> WHAT IS REQUIRED
For each line below that includes the string "Tower", show the whole line.

> Saved data entries
* * * * *

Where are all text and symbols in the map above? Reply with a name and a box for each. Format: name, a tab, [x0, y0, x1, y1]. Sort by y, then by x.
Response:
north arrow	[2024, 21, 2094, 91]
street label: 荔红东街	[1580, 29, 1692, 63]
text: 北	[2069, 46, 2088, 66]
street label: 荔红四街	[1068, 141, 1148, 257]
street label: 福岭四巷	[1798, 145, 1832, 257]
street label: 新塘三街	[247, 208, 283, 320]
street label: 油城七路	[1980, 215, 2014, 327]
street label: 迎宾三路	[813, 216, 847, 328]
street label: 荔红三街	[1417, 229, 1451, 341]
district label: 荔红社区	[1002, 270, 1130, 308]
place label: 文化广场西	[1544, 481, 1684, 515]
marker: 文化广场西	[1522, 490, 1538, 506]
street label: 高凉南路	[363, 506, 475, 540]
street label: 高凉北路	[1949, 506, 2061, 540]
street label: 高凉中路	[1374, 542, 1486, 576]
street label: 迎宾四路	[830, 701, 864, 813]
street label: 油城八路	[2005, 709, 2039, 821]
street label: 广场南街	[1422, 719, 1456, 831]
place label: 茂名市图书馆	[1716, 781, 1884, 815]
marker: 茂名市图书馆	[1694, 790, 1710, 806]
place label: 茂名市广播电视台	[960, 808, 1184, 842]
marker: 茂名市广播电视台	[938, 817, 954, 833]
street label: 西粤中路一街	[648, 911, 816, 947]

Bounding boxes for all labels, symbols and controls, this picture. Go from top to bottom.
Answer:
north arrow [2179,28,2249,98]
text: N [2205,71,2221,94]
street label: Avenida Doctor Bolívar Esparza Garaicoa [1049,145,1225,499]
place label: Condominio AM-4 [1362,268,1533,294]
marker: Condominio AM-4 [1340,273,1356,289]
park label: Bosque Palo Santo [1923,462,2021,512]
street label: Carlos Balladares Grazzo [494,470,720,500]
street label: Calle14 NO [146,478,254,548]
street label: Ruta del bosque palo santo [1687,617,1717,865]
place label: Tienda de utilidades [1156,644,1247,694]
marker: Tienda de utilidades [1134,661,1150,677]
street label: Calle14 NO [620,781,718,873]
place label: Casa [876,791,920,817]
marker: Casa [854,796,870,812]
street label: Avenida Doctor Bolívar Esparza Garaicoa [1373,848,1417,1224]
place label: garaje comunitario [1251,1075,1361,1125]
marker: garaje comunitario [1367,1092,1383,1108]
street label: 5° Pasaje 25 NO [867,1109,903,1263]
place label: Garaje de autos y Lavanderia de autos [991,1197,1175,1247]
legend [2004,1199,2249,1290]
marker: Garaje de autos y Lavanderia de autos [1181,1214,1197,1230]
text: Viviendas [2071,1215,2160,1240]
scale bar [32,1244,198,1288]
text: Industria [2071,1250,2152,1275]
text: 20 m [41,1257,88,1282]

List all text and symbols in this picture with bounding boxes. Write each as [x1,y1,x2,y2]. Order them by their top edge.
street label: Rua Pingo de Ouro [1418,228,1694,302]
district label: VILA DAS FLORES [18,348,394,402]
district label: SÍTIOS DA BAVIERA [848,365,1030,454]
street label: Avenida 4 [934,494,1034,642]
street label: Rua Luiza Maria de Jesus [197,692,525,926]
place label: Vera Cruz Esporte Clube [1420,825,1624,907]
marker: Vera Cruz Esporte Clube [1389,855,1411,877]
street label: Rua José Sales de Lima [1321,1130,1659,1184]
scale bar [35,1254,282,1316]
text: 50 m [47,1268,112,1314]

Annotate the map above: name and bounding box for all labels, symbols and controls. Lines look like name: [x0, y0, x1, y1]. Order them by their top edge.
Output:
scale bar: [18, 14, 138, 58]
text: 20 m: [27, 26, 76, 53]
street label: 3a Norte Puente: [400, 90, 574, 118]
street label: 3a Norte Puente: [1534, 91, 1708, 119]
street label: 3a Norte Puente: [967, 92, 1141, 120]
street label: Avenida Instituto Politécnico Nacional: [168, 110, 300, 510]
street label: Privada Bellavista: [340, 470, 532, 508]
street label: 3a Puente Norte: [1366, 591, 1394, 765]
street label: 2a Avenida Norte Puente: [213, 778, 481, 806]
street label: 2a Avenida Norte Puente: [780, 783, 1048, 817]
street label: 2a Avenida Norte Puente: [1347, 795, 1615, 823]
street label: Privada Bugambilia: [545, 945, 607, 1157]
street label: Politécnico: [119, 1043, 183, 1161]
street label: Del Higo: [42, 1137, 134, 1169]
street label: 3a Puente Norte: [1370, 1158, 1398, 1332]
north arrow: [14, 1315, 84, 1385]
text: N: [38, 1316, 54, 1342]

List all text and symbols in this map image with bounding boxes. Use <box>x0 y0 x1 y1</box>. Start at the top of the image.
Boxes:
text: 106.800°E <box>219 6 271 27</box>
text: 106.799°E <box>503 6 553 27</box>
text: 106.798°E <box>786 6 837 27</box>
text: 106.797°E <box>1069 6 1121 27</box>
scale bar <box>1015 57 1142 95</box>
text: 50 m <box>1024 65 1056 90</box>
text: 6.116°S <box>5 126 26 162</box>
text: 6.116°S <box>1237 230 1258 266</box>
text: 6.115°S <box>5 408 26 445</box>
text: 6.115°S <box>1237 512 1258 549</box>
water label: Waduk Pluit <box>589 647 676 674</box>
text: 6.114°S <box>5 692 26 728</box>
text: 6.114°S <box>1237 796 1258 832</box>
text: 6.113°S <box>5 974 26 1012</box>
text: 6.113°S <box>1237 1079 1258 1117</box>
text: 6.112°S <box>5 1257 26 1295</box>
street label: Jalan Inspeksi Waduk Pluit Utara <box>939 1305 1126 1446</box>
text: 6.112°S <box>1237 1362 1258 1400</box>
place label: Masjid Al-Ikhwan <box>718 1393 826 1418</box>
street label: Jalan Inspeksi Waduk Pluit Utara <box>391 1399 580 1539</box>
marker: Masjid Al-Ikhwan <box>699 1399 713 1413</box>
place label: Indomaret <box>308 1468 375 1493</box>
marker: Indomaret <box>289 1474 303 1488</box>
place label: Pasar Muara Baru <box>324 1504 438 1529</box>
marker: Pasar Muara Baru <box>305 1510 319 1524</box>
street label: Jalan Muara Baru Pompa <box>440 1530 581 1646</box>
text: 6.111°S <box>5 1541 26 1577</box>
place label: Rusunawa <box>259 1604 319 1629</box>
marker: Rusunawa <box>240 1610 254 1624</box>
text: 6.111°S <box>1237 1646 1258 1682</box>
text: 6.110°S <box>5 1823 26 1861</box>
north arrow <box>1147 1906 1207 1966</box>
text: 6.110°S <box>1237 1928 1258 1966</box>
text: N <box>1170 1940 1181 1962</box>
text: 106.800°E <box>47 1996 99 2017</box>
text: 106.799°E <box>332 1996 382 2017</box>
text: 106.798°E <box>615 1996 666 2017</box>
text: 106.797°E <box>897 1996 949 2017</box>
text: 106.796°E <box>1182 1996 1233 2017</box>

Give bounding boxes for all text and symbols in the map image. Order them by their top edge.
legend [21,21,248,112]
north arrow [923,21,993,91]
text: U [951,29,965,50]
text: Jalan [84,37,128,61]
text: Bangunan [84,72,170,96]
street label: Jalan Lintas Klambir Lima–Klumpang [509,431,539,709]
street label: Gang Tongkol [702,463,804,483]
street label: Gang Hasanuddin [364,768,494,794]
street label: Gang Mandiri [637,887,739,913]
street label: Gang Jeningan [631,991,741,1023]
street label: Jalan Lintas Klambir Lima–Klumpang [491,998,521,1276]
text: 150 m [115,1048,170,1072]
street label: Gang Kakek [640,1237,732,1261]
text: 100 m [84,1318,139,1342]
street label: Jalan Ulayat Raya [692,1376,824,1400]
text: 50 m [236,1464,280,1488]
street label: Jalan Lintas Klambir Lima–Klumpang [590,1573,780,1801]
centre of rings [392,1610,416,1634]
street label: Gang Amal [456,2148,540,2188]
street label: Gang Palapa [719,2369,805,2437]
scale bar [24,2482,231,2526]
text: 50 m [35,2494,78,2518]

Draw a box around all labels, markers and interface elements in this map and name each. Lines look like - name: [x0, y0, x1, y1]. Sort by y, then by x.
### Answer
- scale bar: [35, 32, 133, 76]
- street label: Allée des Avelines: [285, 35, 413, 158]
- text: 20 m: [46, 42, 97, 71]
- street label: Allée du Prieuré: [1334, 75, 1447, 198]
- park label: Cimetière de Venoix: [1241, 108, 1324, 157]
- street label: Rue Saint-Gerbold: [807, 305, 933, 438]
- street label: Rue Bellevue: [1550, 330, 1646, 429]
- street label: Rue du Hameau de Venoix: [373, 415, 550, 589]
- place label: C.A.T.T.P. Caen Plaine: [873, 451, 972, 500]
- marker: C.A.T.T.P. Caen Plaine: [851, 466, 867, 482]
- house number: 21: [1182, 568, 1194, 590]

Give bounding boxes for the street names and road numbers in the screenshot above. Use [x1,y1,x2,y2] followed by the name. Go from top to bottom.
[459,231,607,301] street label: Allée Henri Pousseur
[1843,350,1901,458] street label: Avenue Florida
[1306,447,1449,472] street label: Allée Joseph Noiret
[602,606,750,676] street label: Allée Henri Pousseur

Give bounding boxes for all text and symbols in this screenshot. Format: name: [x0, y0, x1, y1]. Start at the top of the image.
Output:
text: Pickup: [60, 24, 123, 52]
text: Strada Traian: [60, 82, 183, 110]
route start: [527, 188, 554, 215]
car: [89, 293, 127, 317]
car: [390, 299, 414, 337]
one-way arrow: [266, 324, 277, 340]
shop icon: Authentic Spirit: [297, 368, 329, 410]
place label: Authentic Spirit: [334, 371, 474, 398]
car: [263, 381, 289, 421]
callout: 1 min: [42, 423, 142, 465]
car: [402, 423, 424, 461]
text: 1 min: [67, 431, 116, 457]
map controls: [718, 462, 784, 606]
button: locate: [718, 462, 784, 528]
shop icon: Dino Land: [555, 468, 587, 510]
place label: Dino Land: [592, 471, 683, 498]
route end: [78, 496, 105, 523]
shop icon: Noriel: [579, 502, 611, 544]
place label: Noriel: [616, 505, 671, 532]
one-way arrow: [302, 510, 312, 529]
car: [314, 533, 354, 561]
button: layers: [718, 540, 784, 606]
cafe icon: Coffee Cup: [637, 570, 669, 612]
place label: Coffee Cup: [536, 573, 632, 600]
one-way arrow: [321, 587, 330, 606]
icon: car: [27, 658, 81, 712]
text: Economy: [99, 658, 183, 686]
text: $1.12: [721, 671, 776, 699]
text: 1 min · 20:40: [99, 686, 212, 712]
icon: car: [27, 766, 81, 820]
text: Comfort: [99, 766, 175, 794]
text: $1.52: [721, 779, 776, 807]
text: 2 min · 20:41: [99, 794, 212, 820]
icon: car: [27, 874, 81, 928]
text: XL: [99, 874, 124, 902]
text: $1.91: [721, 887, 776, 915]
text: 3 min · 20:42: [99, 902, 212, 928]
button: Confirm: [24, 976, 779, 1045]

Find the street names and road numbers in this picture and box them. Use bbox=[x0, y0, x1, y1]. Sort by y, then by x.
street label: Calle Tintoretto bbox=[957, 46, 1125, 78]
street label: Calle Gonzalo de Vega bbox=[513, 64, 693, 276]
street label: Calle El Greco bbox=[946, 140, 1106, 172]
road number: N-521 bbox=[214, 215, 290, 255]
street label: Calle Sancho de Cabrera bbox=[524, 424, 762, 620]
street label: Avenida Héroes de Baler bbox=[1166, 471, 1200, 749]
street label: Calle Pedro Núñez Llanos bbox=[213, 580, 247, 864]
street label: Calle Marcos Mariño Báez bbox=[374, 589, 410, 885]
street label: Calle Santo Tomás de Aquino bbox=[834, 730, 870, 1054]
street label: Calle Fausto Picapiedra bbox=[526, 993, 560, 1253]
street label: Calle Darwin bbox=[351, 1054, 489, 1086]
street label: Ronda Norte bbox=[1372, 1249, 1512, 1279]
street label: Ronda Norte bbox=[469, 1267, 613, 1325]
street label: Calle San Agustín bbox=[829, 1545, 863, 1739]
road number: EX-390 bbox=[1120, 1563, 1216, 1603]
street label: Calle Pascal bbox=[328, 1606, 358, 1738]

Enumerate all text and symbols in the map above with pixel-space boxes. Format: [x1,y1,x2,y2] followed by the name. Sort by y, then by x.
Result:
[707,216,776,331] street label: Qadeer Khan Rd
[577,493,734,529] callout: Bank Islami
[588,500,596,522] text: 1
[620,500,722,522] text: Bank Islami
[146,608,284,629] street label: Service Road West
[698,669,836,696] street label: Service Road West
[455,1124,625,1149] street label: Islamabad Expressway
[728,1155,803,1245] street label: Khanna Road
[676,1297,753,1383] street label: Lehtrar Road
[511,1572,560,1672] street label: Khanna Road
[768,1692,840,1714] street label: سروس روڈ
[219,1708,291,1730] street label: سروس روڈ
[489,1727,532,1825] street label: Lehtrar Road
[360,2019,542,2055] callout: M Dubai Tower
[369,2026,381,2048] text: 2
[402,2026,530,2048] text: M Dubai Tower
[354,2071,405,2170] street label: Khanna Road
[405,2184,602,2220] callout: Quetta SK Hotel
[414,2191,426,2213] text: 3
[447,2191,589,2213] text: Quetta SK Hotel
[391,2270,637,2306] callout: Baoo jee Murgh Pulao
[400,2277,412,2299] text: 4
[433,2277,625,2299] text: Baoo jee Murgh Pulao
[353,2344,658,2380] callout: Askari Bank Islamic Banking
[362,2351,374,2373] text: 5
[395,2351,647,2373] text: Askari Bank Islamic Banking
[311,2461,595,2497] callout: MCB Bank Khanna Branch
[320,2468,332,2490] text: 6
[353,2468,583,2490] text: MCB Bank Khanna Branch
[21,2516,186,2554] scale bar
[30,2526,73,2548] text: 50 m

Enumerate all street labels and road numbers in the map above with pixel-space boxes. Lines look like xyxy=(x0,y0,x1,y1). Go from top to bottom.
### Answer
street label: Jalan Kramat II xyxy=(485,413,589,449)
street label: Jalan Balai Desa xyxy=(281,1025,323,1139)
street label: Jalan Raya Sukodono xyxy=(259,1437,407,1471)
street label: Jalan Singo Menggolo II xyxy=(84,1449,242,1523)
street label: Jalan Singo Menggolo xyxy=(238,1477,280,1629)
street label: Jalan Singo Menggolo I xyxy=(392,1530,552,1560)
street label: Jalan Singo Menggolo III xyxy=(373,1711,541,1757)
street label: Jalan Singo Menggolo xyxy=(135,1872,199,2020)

* * * * *

> ANSWER TO THE EXERCISE
[360,2019,542,2055] callout: M Dubai Tower
[402,2026,530,2048] text: M Dubai Tower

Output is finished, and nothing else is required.